Electricity Grid Commissioner Nick Winser. Image: gov.uk

Electricity Grid Commissioner Nick Winser. Image: gov.uk

Trade body Solar Energy UK has welcomed the report by Electricity Grid Commissioner Nick Winser recommending ways to accelerate grid infrastructure build time.

The report outlines 18 recommendations to halve the time it takes to upgrade grid infrastructure like transmission cables, which can currently take 12-14 years from identification to commissioning. 

The resulting ‘congestion’ in the energy grid has meant that up to 230GW of projects are currently in line to connect to the power grid. Winser’s report calls for the establishment of the Future Systems Operator, which should then assess the scope for flexibility markets. 

Our sister site Current± covered all the recommendations of Winser’s report last Friday. 

Winser called for a “dramatic increase” in electricity transmission infrastructure and the speed of its deployment, a call welcomed by Solar Energy UK’s director of policy and delivery, Gemma Grimes.  

Grimes said: “We greatly support the recommendations and agree that they are needed to reduce the delivery time for strategic transmission to around seven years. Any longer than seven years risks jeopardising the attainment of net zero.
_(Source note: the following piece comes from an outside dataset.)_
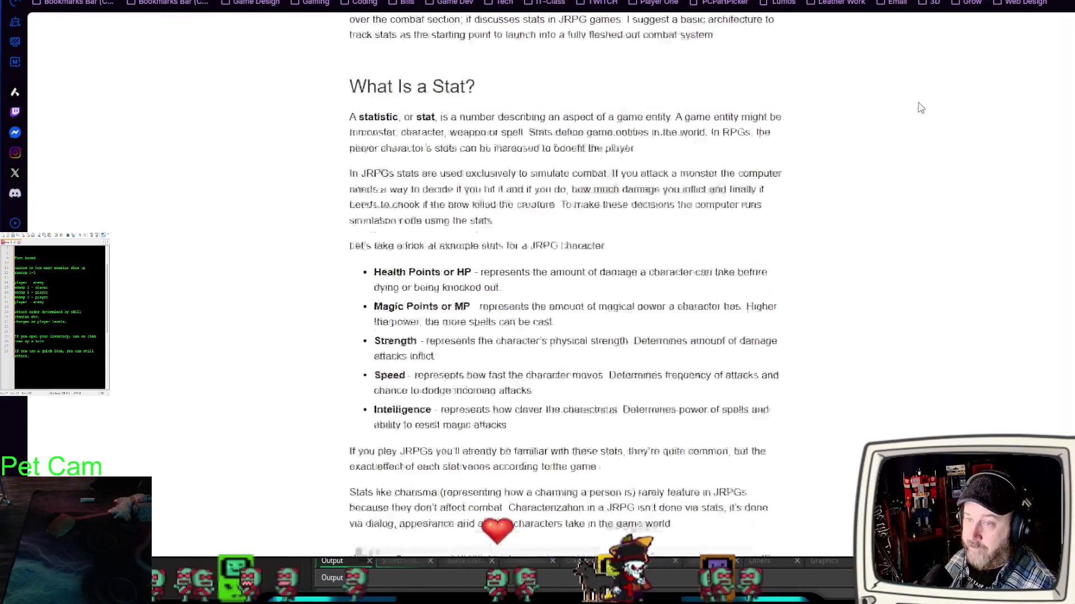
key(alt+Tab)
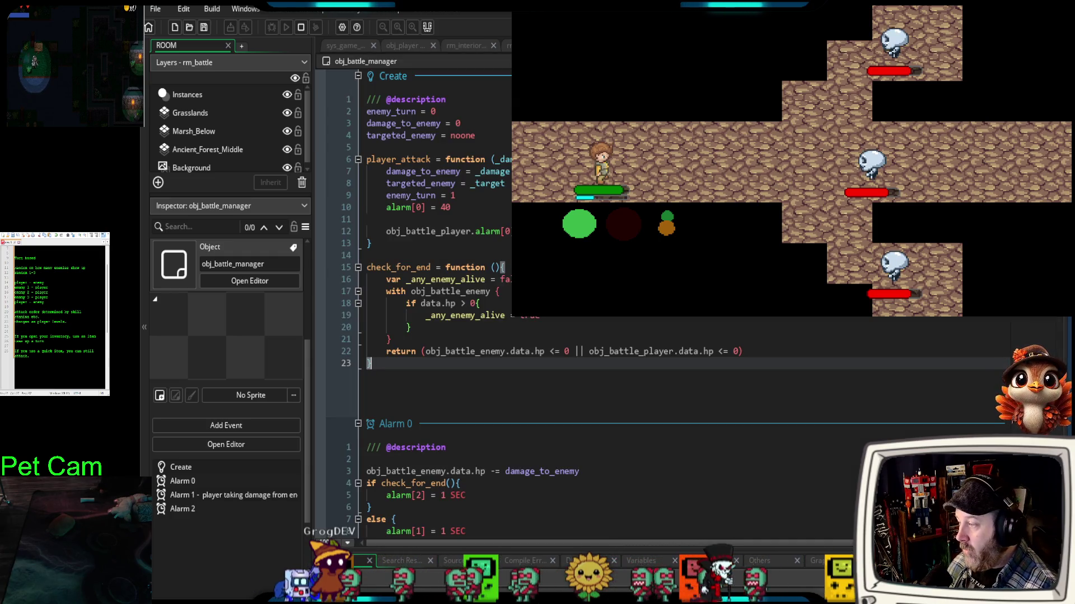
drag(539, 317, 331, 264)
The changes must be taken forward as a package to be most effective.”  

However, Grimes also cautioned that “delivering the plan ultimately depends on Ofgem, the Department for Energy Security and Net Zero, the planning system and government as a whole, fully backing the accelerated delivery of net zero – and enabling transmission and distribution network operators rather than constraining them.”  

Winser is the former chair of the Energy Systems Catapult, who also welcomed the report.
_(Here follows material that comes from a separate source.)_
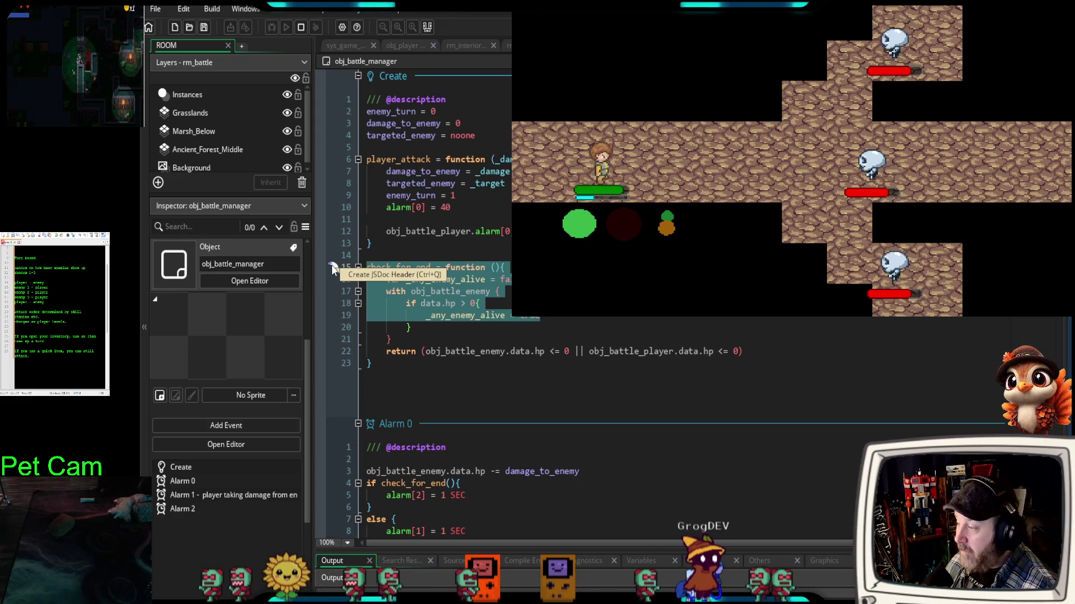
drag(391, 340, 357, 279)
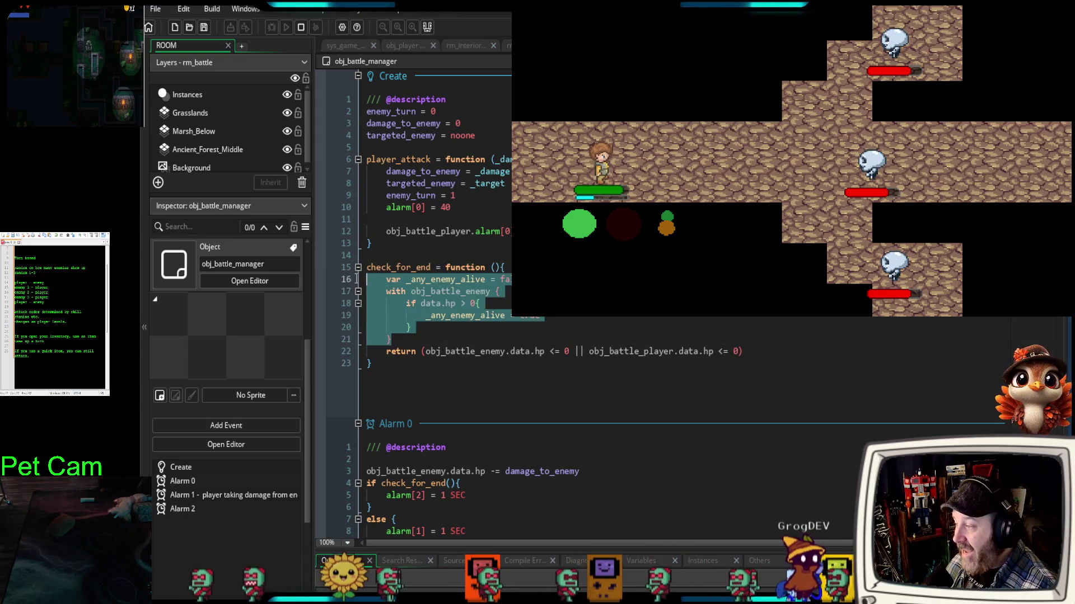
drag(385, 351, 771, 352)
Winser’s report calls for the establishment of a Strategic Spatial Energy Plan for Great Britain which would forecast long term supply and demand and cut the time to construct transmission infrastructure to 7 years.  

Solar Energy UK particularly welcomed Recommendation 8 on new ‘Electricity Transmission Design Principles’, which it said “should result in a clearer, more open and more transparent process for proposing new grid infrastructure and the consideration of its merits by the Planning Inspectorate.” 

The body said there was also the need for a public information campaign on the need to upgrade the grid, following on from a public attitudes survey recently commissioned by Solar Energy UK which found low public awareness of the necessity for grid upgrades.